- What the task asks -
Copy every line of the items below word for word, but leave the pictures out of your answer.

- Recorded data -
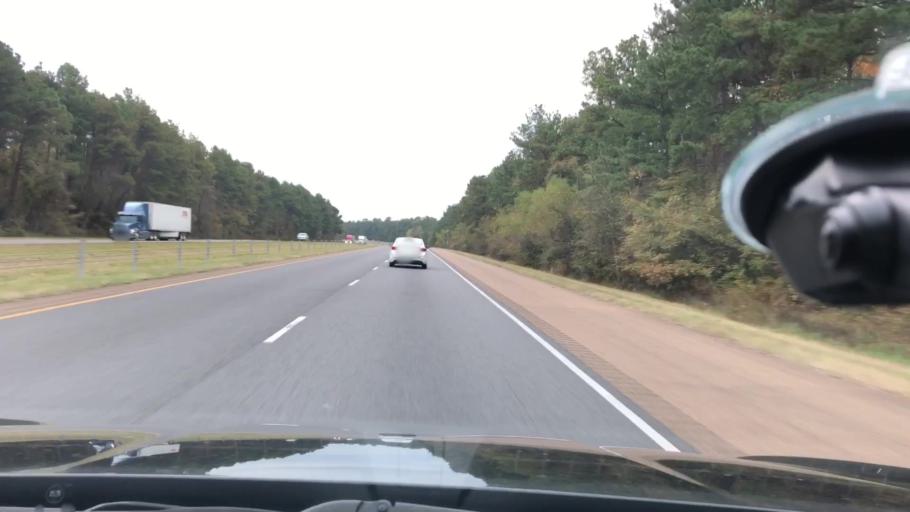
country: US
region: Arkansas
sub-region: Clark County
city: Gurdon
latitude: 33.9541
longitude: -93.2289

- Response -
country: US
region: Arkansas
sub-region: Clark County
city: Gurdon
latitude: 33.9541
longitude: -93.2289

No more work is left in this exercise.